[UPDATE - 12.30pm, October 1]
A new explosion rocked Liucheng county in China’s southwestern Guangxi province on Thursday morning – the day after a series of bombs hidden in parcels exploded and killed at least seven people and injured dozens more.
One person was injured in the latest blast, at about 8am in a fifth-floor flat in a residential block on the first day of China’s seven-day National Day, and followed the reported arrest of a suspect in the deadly bombings.
The explosion caused structural damage to the brick building and led to parts of the brickwork falling onto the street below. Residents said they felt the building shaking after hearing the sound of a large explosion.
Bombs hidden in courier parcels delivered to various locations across a county in Guangxi province exploded yesterday, killing at least seven and injuring more than 50 ahead of the seven-day National Day holiday.
The blasts happened in the city of Liuzhou, and its surrounding areas, with the first bang heard at around 3.50pm, state media Xinhua reported. Five people died at the scene.
Local police said they had found a suspect, a 33-year-old man, surnamed Wei, from Dapu township. The blasts were triggered by explosive devices hidden in express delivery packages, police said.
Nanguo Zaobao reported that Wei had since been arrested.
There were at least 17 blasts, media reports said, with targets of attack including the Dapu township government office, supermarkets, malls, a hospital, prison, bus terminal, an animal husbandry staff dormitory and a centre for infectious disease and prevention.
More than 50 people were injured in the blasts and two people missing, but the authorities had ruled out a terrorist attack, China National Radio reported, citing police information.

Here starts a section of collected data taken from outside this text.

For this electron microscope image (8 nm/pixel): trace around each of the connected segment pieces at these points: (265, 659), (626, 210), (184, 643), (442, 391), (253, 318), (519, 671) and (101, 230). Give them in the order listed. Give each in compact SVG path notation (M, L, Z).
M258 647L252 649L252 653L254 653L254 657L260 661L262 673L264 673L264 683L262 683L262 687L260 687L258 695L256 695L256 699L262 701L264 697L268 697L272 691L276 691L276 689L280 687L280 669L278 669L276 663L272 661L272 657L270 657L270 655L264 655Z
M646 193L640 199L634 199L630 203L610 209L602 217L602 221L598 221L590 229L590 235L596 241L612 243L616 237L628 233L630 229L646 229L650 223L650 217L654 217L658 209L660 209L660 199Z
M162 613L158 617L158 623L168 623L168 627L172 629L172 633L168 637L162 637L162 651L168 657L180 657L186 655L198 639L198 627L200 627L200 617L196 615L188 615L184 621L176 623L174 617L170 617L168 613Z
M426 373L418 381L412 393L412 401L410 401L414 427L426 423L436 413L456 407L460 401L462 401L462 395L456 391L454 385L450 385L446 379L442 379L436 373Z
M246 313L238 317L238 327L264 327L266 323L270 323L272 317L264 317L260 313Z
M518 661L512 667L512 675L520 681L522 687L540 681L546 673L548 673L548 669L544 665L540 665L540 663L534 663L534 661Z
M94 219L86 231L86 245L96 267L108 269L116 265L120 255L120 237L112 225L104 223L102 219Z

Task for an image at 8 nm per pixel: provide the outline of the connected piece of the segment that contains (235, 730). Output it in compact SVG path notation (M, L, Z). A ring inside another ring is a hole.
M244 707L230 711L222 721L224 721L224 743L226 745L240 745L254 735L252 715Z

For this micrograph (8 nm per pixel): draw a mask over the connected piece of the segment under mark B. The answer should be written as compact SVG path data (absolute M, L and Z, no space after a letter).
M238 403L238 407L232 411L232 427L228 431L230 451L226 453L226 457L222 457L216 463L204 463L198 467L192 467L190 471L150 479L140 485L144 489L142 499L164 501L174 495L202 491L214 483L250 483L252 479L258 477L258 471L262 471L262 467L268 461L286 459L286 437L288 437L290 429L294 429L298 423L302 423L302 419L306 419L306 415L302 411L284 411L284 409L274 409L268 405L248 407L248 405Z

On Dapu's Dongcheng Road - one of the blast sites - part of a building had collapsed. Nearby vehicles were also damaged.
Speaking at a press conference, Liucheng county public security political commissar Cai Tianlai said a total of 60 suspicious courier parcels had since been identified after reports from members of the public.

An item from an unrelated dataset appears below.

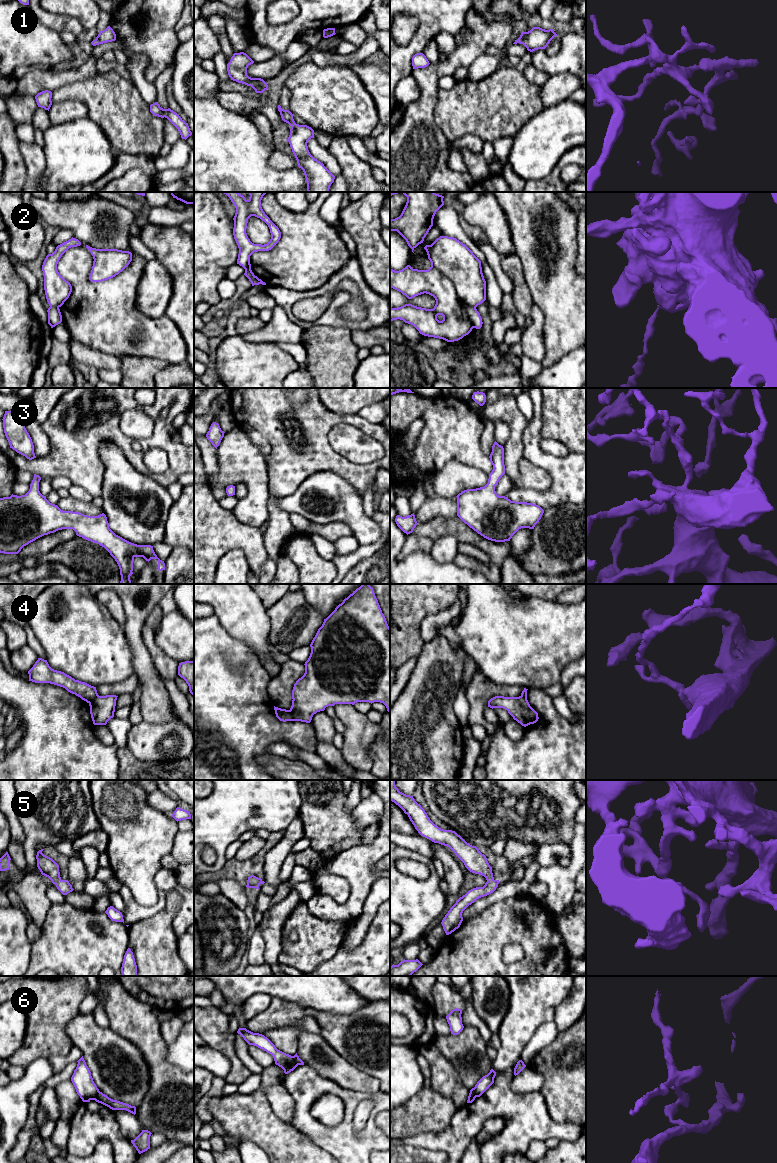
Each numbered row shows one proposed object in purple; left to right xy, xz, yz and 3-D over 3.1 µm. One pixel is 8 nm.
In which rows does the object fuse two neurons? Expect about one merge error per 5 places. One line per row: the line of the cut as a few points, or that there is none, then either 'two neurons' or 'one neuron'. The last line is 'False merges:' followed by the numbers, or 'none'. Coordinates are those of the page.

The suspicious parcels were being guarded, pending processing by a bomb squad, according to China News Service.
Local authorities had activated their emergency response mechanism and the local safety administration had sent out an emergency alert, saying the series of explosions had been triggered by parcel bombs and warning the public not to open parcels, Nanguo Zaobao reported.
"I was sitting in my shop when I heard a sudden loud bang. I was in shock … My hair was flying in the air from the shock waves," said Li Acheng, 30, owner of a fruit store 350 metres from the collapsed building.
"Some windows in my shop broke. I walked outside to see what had happened and was almost hit by a falling window from the third floor.
"I saw half of a building nearby collapse.